MA Healthcare Cost Containment Law Comes with Teeth
And then there's enforcement. The law calls for the formation of a commission to track healthcare costs and all healthcare entities must comply with the performance targets or face fines of as much as $500,000. The commission will use a total system metric to assess performance, and health plans must also meet the reduction targets.
Those hospitals or health systems that don't hit the targets would be publicly exposed. But, these sums are just drops in the bucket for large health systems with millions and in some cases billions in annual revenue, especially considering these organizations could potentially lose millions once insurer contracts are renegotiated.
Unfortunately, four of the state's largest hospitals, Beth Israel Deaconess Medical Center, Massachusetts General Hospital, Brigham and Women's Hospital, and Hallmark Health declined requests for comment.
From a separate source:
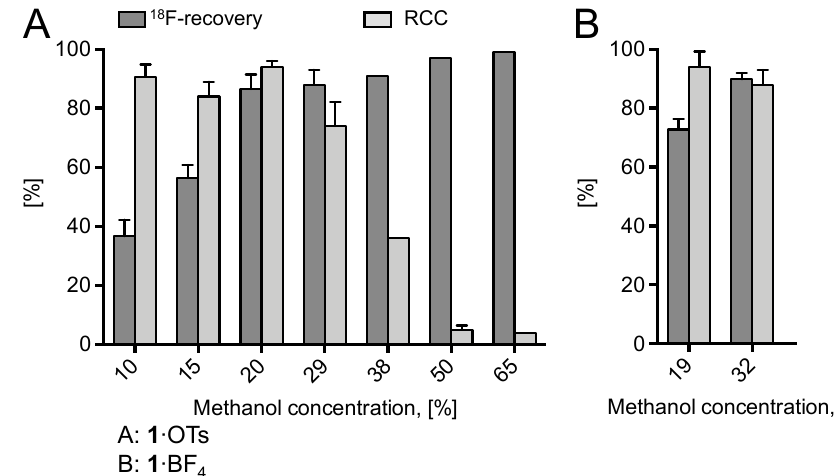
Figure 2. 18 F-Recovery and 18 F-incorporation (RCC) using di ff erent concentrations of MeOH. Conditions: A [ 18 F]Fluoride (50–200 MBq) was eluted from the respective anion exchange cartridge (see legend of Figure 1) with a solution of 1 · OTs (9.2 mg, 21 µ mol) in MeOH / DMF (620 µ L; di ff erent ratios of MeOH / DMF) directly to a solution of Cu(MeCN) 4 OTf (7.9 mg, 21 µ mol) in DMF (600 µ L)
They may be still parsing through the details and working on their compliance strategies.
As perhaps they should. "When the state's Attorney General [Martha Coakley] says she feels there's plenty of enforcement authority associated with the bill, I take that as a signal that the AG intends to be active, not passive, when it comes to insuring the implementation and execution of the legislation," says Sadowski.
And it was Coakley's office that helped spark the state legislature's interest in this issue to begin with. The AG's office released reports in 2010 and 2011 indicating that costs were, to paraphrase, unequivocally uncontained.